*Exercise set*:
(1) Answer these from the news story about Delegate Karen Lewis Young's bills:
(a) How many of her bills have passed both houses of the legislature?
(b) In what year was the patient bill of rights in Maryland last updated?
(c) Which two groups support the measure to keep minors out of tanning beds?
(2) Carry on the news story about Delegate Karen Lewis Young's bills from its last sentence.

*Document section*:
*** Begin section ***
Frederick County Delegate’s Three Bills Passed As The Legislature Nears Adjournment

A few didn’t make it.

 

Annapolis, Md (KM) With days to go before the Maryland General Assembly adjourns for the year, Frederick County Delegate Karen Lewis Young has reason to be happy. Three of her bills have passed both houses of the legislature, and are heading to the Governor for his signature.

The bills would prohibit minors from using tanning beds, update the patient bill of rights in Maryland, and expand the scope of service of optometrists. “They were all very heavy lifts. So I’m very pleased. In each case. This is not the fist time,” she says. “The prohibition of tanning {beds} for minors was a bill in 2011, 2012, 2014 and 2015. So after five tries, it finally passed.”

It also wasn’t;t easy to update the patient bill of rights. “The patient bill of rights in Maryland has not been updated since 1978,” says Young. “And this is our fourth year at this particular bill.”

She says she believes the Governor will sign these bills, in particular the legislation prohibiting minors from using tanning bed. “Given the Governor’s support last year of my bill to allow children to bring sunblock to school, and his own experience with cancer, I’ve  got to believe he would support this bill,” says Young.

The measure to prohibit minors from using tanning beds has the support of the American Cancer Society and the Maryland Dermatological Society. The World Health Organization has classified the UV ray  as much of a carcinogen in the same category as tobacco, and the cost of treating skin cancer is about $340-million annually.
*** End section ***
*Source material*:
*** Begin section ***
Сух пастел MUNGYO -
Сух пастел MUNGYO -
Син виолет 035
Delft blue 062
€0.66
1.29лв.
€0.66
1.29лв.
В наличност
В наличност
*** End section ***
*Results for each task*:
(1)
(a) Three.
(b) 1978.
(c) The American Cancer Society and the Maryland Dermatological Society.

(2)
But Young says a few of her bills are not going to make it because the General Assembly is set to adjourn very soon. She says one bill would allow pharmacists to do injections for patients.   “That was a bill that I thought was going move. But Med-Chi resisted. And when we worked out some of the differences, they came back with some new objections. So I’m afraid that’s going to have to wait until next year,” she says.

“Diabetes would have been one of the injections that would be covered,” says Young. “Because there are some people, who for some reason or another, can’t or are not comfortable doing their own injections. So it would have permitted pharmacists, assuming they had the appropriate training, to be able to delivers those injections.”

The Maryland General Assembly adjourns for the year on Monday, April 8th at midnight.